Nicht, was Populisten sagen, ist das Problem. Die eigentliche Gefahr liegt in dem, was Politiker der Mitte nicht mehr sagen. Dass ein schnell und radikal alterndes Land wie Deutschland auf Zuwanderung angewiesen ist. Dass Vielfalt („Diversity“) gut für Wirtschaft und Gesellschaft ist. Dass Integration nicht nur die Fremden, sondern auch die Einheimischen betrifft und fordert. Dazu braucht es eine Sprache und Erzählung, die das alte Lagerdenken überwindet und sowohl den hier geborenen, aufgewachsenen als auch den neu zugewanderten Menschen ein gemeinsames Heimatangebot macht. Solange jeder an seiner „Leitkultur“ festhält – die Westdeutschen, die Ostdeutschen und Menschen mit Migrationshintergrund -, wird keine neue Leitkultur entstehen.

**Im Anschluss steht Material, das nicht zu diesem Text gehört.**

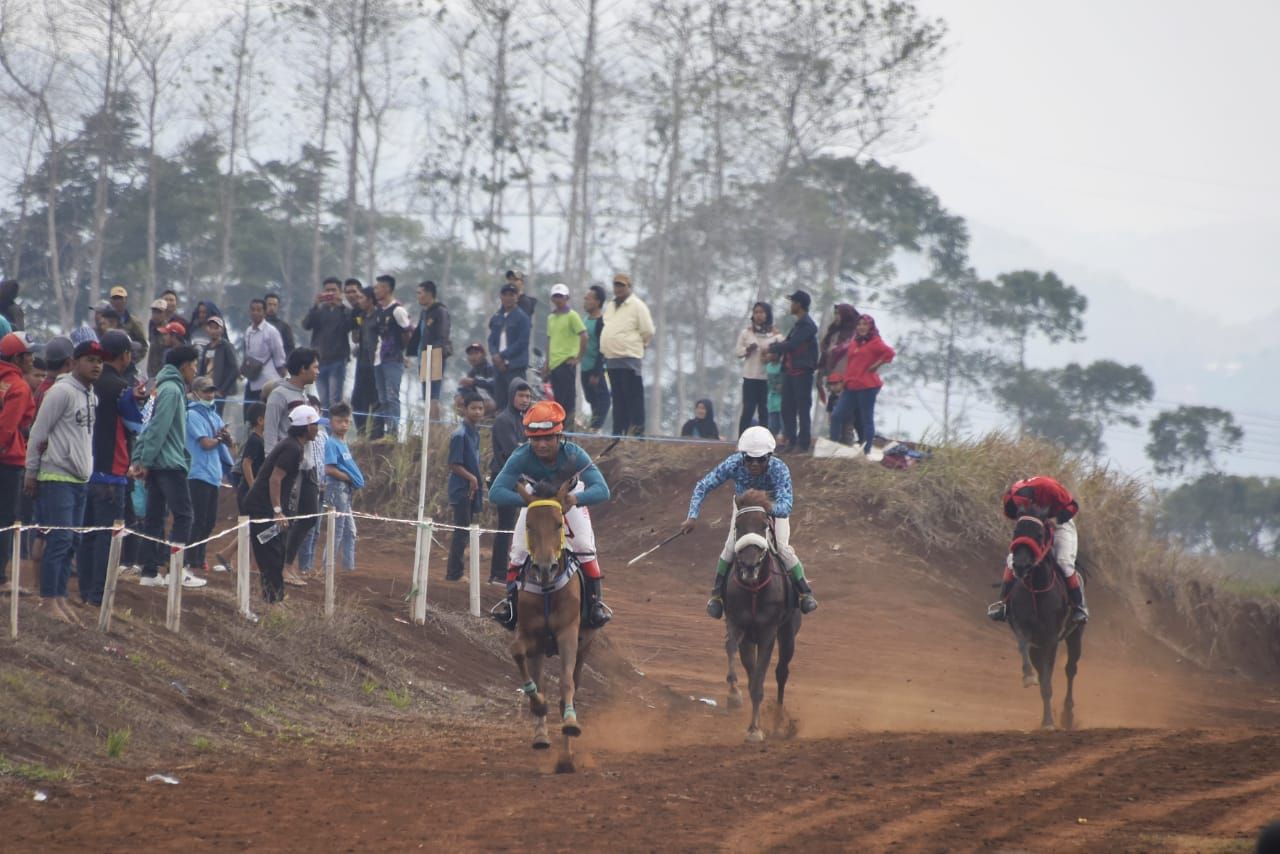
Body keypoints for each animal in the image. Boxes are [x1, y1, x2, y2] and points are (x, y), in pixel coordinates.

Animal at [509, 481, 593, 773]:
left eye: (558, 524)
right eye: (529, 525)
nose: (545, 568)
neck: (547, 589)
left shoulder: (568, 632)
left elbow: (566, 683)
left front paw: (570, 723)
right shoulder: (531, 635)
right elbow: (518, 653)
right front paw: (537, 705)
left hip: (584, 646)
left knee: (573, 685)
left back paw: (566, 754)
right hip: (540, 650)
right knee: (541, 680)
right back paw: (542, 737)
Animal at [721, 491, 798, 742]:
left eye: (764, 525)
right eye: (738, 525)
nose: (749, 566)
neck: (754, 589)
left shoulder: (768, 633)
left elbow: (760, 681)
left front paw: (755, 729)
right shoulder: (739, 625)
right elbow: (732, 649)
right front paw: (734, 694)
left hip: (788, 633)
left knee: (782, 672)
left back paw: (778, 722)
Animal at [1003, 517, 1085, 732]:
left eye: (1039, 534)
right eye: (1016, 530)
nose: (1020, 566)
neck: (1036, 588)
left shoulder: (1051, 639)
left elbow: (1048, 681)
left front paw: (1049, 722)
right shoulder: (1023, 628)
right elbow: (1024, 648)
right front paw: (1027, 676)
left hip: (1075, 636)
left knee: (1070, 669)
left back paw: (1067, 716)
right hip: (1038, 645)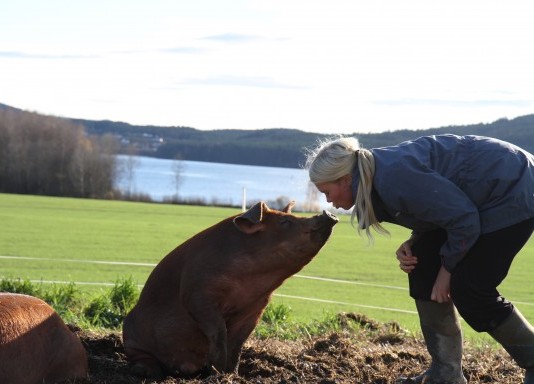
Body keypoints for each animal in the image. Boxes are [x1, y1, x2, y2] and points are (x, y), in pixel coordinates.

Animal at [123, 201, 338, 378]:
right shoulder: (197, 294)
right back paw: (147, 372)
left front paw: (231, 374)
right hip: (132, 337)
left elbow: (238, 343)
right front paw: (217, 373)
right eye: (285, 221)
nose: (328, 213)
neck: (249, 281)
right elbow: (219, 332)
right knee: (141, 357)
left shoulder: (256, 307)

Jamaika muss allen ein Angebot machen

„Jamaika“ muss allen ein Angebot machen, nicht nur den Gewinnern oder den Verlierern. Das Bündnis aus Konservativen, Liberalen und Grünen muss die Quadratur des Kreises schaffen und das Land wieder versöhnen, mit sich und der Zukunft. Die Aufgabe der Versöhnung betrifft Deutsche und Migranten, Stadt und Land, Ökologie und Ökonomie. In den kommenden Koalitionsverhandlungen geht es dabei vor allem um drei Themen:

  • Heimat, Integration und Ordnung. Heimat ist Ort und Gefühl. Deutschland braucht eine ehrliche Erzählung seiner Wiedervereinigung und seiner Migration. Integration betrifft beide, Deutsche wie Migranten. Identitätsstiftend wäre ein verpflichtendes und flexibles Gemeinschaftsjahr für alle jungen Erwachsenen, Frauen wie Männer, Einheimische wie Geflüchtete. Schließlich eine Begrenzung der Zuwanderung und ein modernes Einwanderungsrecht. Als letztes großes westliches Land muss Deutschland endlich definieren, wer und wie viele Menschen nach welchen Kriterien kommen können.
  • Infrastruktur und Beteiligung. Die Antwort auf Globalisierung ist eine Politik der Glokalisierung. Öffentliche Daseinsvorsorge muss auch in Zeiten des digitalen und demografischen Wandels gewährleistet sein. Die Kluft zwischen Gewinner- und Verliererregionen ist die neue soziale Frage. Sie lässt sich durch kluge Subsidiarität, eine Stärkung des öffentlichen Nahverkehrs, schnelles Internet, attraktive Hochschulen auch auf dem Land und mehr Bürgerbeteiligung überwinden.
  • Ökologie und Ökonomie. Die deutsche Energiewende ist ineffizient und verfehlt ihr Ziel, den CO2-Ausstoß zu reduzieren. Grüne Ziele sind mit liberalen Instrumenten besser zu erreichen. Die Monopolkommission hat jüngst eine konsequent auf CO2-Emissionen ausgerichtete nationale Energiesteuer vorgeschlagen. Die Steuer beträfe alle Energiequellen, die Stromsteuer würde im Gegenzug abgeschafft. Der Strom für den Verbraucher würde preiswerter. Statt nach Wind- und Solarparks zu unterscheiden, muss das effizienteste Angebot zum Zuge kommen.

Zusammenhalt und Zukunft

Der Einzug der rechten Populisten ist keine Katastrophe, sondern eine Chance für die deutsche Demokratie. Ein Modernisierungsbündnis kann die allgemeine Verlustangst, die neue Wut und die alte Resignation überwinden, indem es sich als ein Projekt versteht, das mehr ist als die Summe seiner Partner. „Zusammenhalt und Zukunft“ könnte die Überschrift der historisch neuen Regierung lauten. Eine Mehrheit der Deutschen kann sich dieses Bündnis inzwischen vorstellen. Ein Zurück in die Vergangenheit will nur eine Minderheit. Die Zeichen stehen auf Aufbruch zu neuen Ufern.